How do I write $\{3,6,11,18,27,38,…\}$ in set-builder notation?

Question

For the set $\{3,6,11,18,27,38,...\}$, the $(n+1)^\text{th}$ term, which I'll call $a_{n+1}$, is: $$a_{n+1} = a_n + 2n+1$$ How can I write this set in set-builder notation? My best guess doesn't seem quite right: $$\{a_n : n \in \mathbb{N}, a_1=3, a_{n+1}=a_n + 2n+1\}$$ Also, my reference to $\mathbb{N}$ assumes $0 \notin \mathbb{N}$, but maybe that's the less common interpretation of $\mathbb{N}$?

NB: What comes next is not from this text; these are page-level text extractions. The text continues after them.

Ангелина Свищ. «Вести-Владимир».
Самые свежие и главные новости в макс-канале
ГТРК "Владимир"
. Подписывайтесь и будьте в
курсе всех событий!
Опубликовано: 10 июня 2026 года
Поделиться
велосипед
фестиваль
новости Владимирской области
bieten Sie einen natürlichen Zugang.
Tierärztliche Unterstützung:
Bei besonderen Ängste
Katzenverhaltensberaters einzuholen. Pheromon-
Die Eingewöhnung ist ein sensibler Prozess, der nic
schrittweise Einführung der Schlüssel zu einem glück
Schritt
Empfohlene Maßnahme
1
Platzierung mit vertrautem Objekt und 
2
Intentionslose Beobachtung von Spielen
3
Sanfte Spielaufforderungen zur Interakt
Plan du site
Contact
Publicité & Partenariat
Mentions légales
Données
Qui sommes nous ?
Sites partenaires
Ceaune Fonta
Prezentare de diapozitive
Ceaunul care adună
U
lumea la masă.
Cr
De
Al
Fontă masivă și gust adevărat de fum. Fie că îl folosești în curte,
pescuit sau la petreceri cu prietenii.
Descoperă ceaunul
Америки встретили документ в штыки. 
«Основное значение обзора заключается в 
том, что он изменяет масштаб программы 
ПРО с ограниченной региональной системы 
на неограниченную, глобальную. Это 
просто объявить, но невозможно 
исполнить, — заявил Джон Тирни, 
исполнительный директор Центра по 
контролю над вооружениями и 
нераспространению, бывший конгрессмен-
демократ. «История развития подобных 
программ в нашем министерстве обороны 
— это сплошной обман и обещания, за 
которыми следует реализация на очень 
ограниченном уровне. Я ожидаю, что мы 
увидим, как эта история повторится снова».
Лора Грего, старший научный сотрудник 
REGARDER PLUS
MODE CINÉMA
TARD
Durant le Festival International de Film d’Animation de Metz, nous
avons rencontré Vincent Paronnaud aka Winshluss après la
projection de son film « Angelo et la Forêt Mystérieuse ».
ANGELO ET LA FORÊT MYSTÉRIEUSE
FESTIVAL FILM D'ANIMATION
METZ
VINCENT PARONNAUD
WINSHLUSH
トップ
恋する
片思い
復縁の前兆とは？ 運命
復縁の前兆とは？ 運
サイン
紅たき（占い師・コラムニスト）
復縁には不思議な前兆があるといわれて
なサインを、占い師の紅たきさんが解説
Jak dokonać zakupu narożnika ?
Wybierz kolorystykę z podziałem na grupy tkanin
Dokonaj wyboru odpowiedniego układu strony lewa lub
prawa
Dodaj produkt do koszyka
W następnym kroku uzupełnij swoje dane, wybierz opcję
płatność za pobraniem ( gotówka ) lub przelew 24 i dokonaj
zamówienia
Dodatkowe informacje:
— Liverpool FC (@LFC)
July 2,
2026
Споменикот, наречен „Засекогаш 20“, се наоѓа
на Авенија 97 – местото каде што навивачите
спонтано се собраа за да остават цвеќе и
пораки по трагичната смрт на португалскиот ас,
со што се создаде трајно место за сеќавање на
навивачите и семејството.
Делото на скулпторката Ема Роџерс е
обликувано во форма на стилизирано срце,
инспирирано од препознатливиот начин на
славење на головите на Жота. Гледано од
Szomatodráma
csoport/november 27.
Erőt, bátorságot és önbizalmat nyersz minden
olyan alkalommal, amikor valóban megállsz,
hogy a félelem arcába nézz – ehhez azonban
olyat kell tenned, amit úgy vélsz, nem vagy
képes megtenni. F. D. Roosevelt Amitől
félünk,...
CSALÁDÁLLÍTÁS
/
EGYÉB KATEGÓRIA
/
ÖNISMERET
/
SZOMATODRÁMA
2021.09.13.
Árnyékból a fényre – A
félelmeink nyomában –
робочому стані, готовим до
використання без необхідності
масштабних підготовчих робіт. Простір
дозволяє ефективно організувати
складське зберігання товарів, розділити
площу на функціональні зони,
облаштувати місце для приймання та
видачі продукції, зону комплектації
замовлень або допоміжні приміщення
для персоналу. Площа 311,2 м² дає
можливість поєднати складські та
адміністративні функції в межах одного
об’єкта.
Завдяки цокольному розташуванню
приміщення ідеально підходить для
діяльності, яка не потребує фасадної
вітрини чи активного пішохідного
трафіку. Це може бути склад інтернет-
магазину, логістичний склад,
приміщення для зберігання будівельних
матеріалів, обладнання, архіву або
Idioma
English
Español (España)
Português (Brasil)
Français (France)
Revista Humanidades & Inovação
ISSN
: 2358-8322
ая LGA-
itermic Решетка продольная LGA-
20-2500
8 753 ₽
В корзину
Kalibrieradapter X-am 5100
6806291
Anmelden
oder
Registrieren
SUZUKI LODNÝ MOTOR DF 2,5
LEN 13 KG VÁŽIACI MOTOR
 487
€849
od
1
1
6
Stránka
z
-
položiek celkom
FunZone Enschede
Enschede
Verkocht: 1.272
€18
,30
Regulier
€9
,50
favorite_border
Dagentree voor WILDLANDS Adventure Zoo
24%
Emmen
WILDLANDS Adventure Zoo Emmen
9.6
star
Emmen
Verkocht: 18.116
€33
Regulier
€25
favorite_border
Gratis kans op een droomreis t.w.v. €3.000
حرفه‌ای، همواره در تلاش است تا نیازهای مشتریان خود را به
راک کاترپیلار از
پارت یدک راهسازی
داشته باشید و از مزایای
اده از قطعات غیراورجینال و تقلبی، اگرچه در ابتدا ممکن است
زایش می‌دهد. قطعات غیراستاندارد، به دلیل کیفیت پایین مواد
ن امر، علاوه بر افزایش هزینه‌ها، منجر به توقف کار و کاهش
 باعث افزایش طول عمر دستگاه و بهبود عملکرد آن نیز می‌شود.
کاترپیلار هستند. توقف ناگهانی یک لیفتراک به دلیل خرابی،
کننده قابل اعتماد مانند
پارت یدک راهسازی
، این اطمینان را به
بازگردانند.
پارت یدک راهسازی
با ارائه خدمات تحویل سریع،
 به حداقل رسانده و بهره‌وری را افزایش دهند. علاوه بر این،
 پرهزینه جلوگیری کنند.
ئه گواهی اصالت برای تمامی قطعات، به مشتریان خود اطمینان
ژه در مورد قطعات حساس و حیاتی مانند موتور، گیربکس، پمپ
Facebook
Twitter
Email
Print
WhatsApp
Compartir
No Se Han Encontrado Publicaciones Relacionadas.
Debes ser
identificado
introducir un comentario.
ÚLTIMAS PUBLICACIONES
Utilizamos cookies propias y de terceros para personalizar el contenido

Thanks for the help! As pointed out below, $\{n^2+2:n\in \mathbb{N}\}$ does the trick nicely. Bit of an oversight on my part :P

Answer 1

How about $$\{ n^2 + 2 : n\in \mathbb N \}$$

Not what you are looking for?

You are also free to write something like “$\{a_n : n\in \mathbb N\}$ where $a_1 = 3$ and $a_{n+1} = a_n + 2n + 1$.”

Answer 2

Yes, perfect.

If $\Bbb N$ is used in the context with $0$, then in the set you can use for example $\Bbb N^+$ or $\Bbb Z^+$ or most clearly $\Bbb N\setminus\{0\}$. Or, you can also write $a_0=3$ instead of $a_1=3$ in that case..